Electrophoresis, Vol.27, No.13, 2659-2675, 2006
Transforming omics data into context: Bioinformatics on genomics and proteomics raw data
Differential gene expression analysis and proteomics have exerted significant impact on the elucidation of concerted cellular processes, as simultaneous measurement of hundreds to thousands of individual objects on the level of RNA and protein ensembles became technically feasible. The availability of such data sets has promised a profound understanding of phenomena on an aggregate level, expressed as the phenotypic response (observables) of cells, e.g., in the presence of drugs, or characterization of cells and tissue displaying distinct patho-physiological states. However, the step of transforming these data into context, i.e., linking distinct expression or abundance patterns with phenotypic observables - and furthermore enabling a sound biological interpretation on the level of reaction networks and concerted pathways, is still a major shortcoming.

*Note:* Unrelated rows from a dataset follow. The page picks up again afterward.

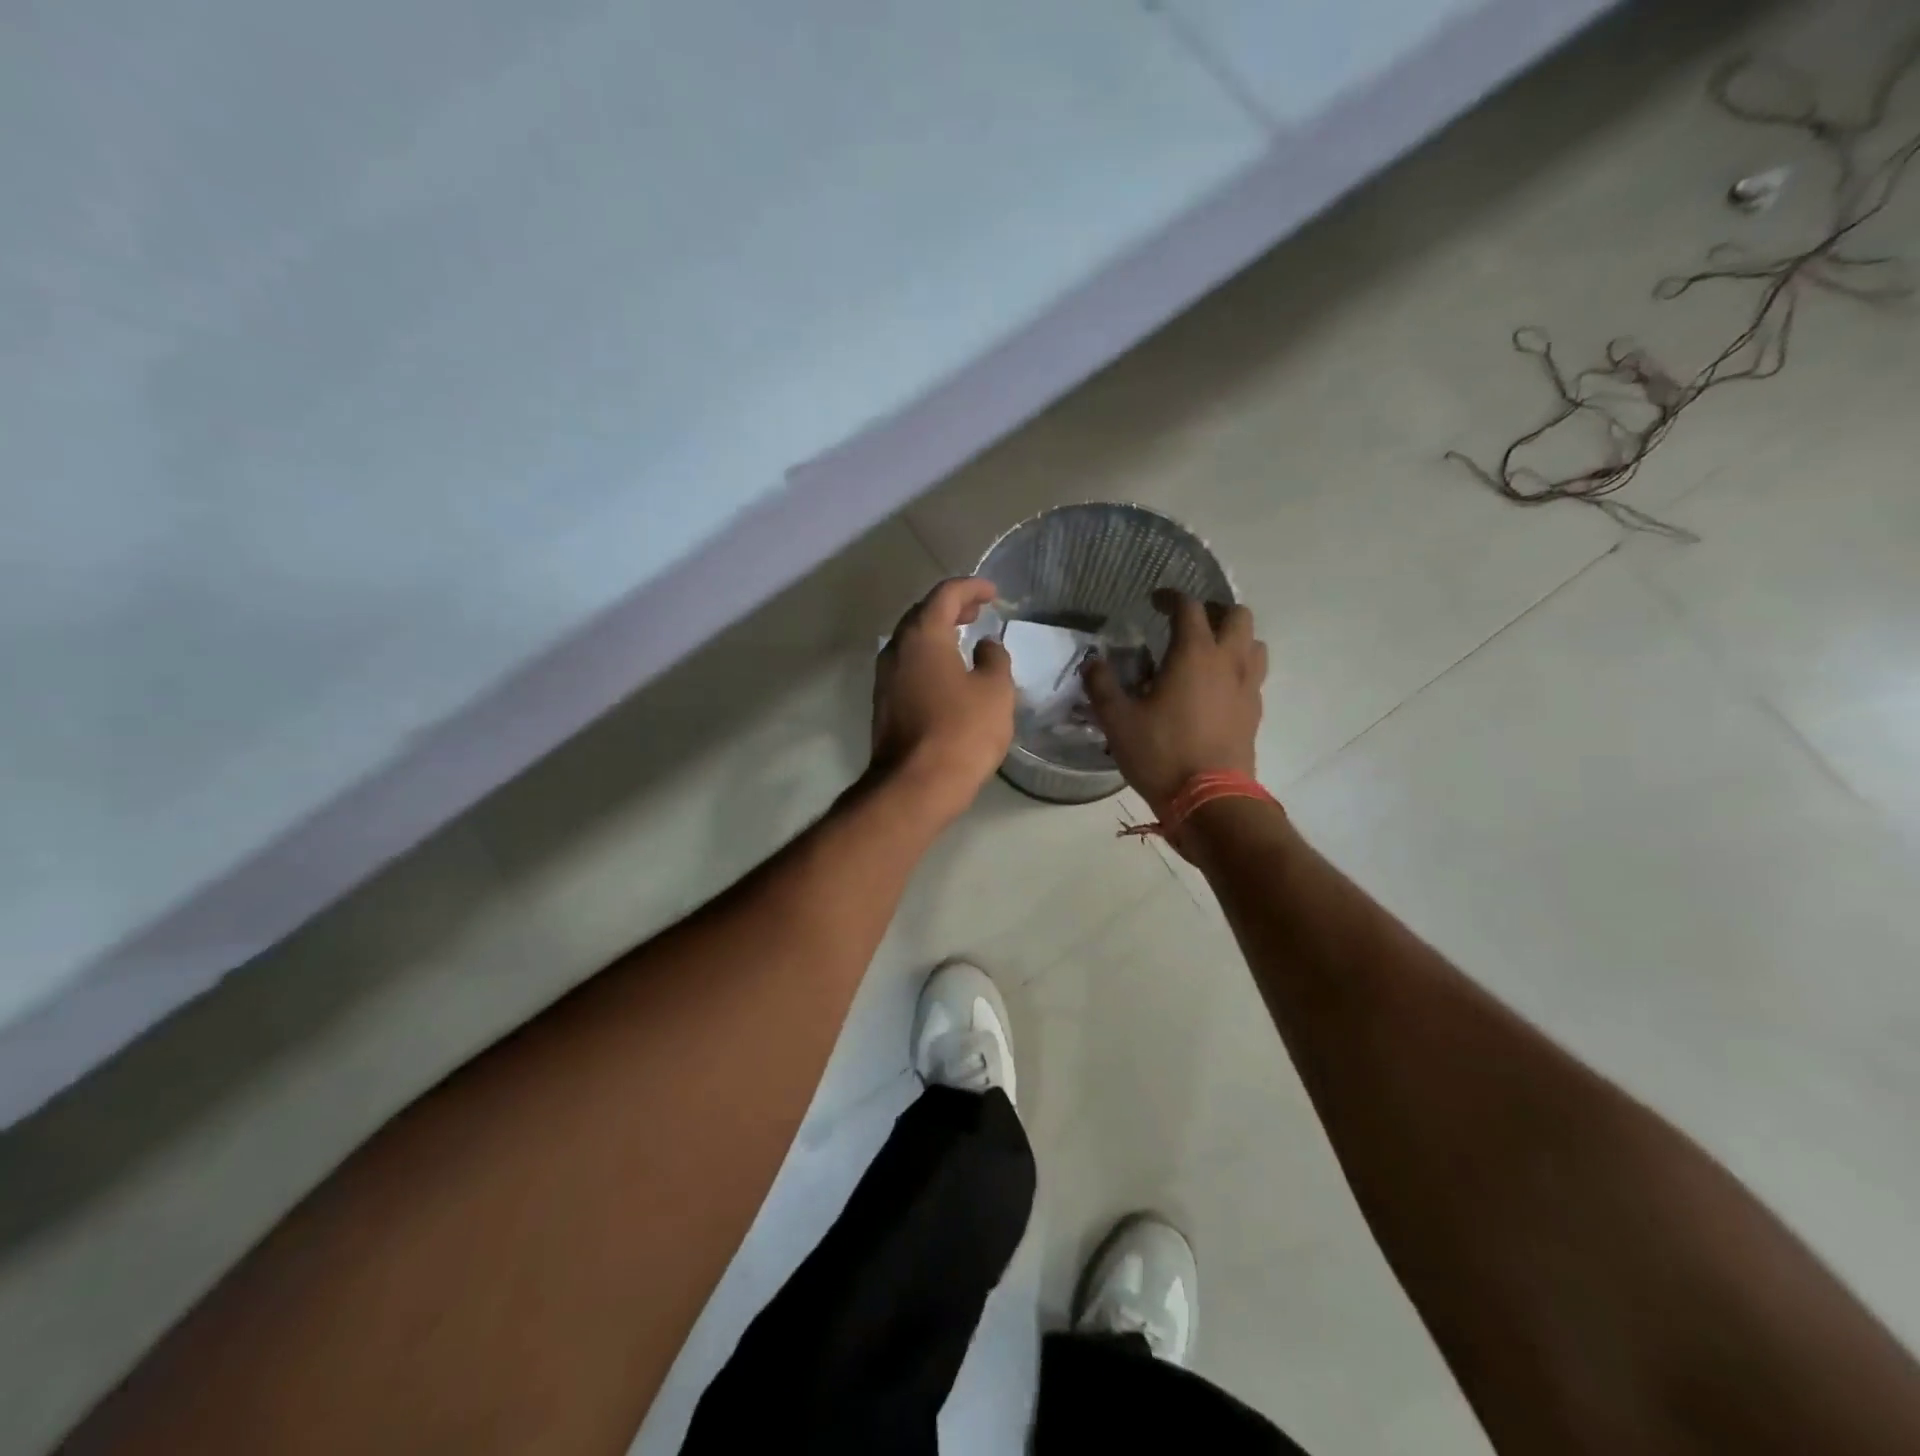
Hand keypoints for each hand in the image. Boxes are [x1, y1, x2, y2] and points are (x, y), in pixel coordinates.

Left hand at [872, 577, 1014, 819]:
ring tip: (965, 636)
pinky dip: (930, 657)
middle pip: (922, 614)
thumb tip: (985, 647)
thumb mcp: (995, 691)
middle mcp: (896, 649)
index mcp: (922, 636)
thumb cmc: (962, 732)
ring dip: (938, 633)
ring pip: (912, 641)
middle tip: (978, 610)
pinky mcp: (884, 704)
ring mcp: (885, 678)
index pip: (945, 594)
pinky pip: (908, 666)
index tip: (993, 593)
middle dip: (951, 607)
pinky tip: (948, 672)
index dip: (972, 587)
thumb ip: (994, 659)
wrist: (915, 786)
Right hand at [1082, 589, 1267, 818]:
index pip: (1189, 607)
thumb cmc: (1161, 754)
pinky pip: (1254, 675)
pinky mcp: (1255, 712)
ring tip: (1209, 652)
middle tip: (1189, 624)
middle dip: (1214, 611)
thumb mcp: (1117, 720)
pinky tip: (1217, 688)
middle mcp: (1228, 661)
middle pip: (1237, 616)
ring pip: (1254, 643)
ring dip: (1234, 638)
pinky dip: (1239, 669)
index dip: (1171, 597)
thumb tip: (1092, 662)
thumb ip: (1102, 685)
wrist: (1209, 800)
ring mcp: (1248, 687)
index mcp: (1194, 654)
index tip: (1156, 601)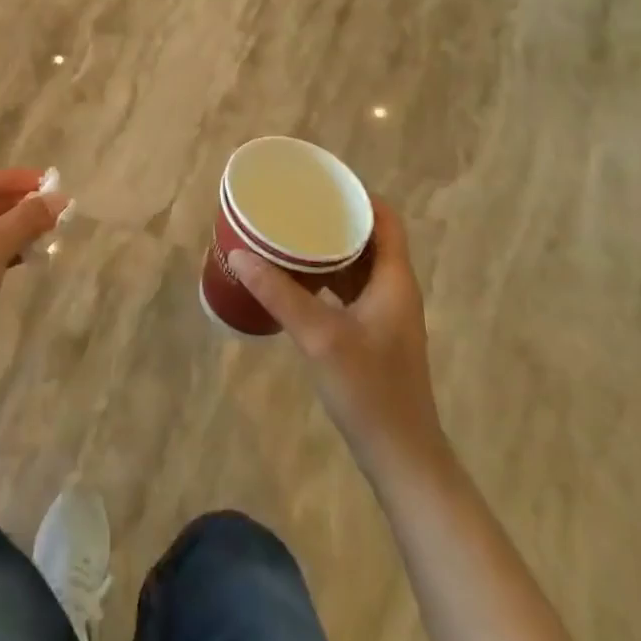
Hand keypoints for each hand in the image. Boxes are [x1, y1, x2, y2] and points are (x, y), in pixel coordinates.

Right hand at [230, 198, 448, 479]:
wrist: (401, 456)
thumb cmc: (369, 390)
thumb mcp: (319, 336)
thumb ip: (279, 293)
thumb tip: (239, 254)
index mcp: (394, 279)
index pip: (385, 218)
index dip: (357, 196)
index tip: (320, 184)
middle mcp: (394, 289)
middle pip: (369, 238)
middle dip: (334, 219)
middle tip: (294, 207)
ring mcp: (385, 314)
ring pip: (358, 265)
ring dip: (328, 249)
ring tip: (289, 236)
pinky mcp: (374, 335)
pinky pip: (350, 289)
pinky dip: (326, 277)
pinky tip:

This finding is certainly based on the enormous complexity embedded in cellular reaction networks, but a variety of computational approaches have been developed over the last few years to overcome these issues. This review provides an overview on computational procedures for analysis of genomic and proteomic data introducing a sequential analysis workflow: Explorative statistics for deriving a first, from the purely statistical viewpoint, relevant candidate gene/protein list, followed by co-regulation and network analysis to biologically expand this core list toward functional networks and pathways. The review on these procedures is complemented by example applications tailored at identification of disease-associated proteins. Optimization of computational procedures involved, in conjunction with the continuous increase in additional biological data, clearly has the potential of boosting our understanding of processes on a cell-wide level.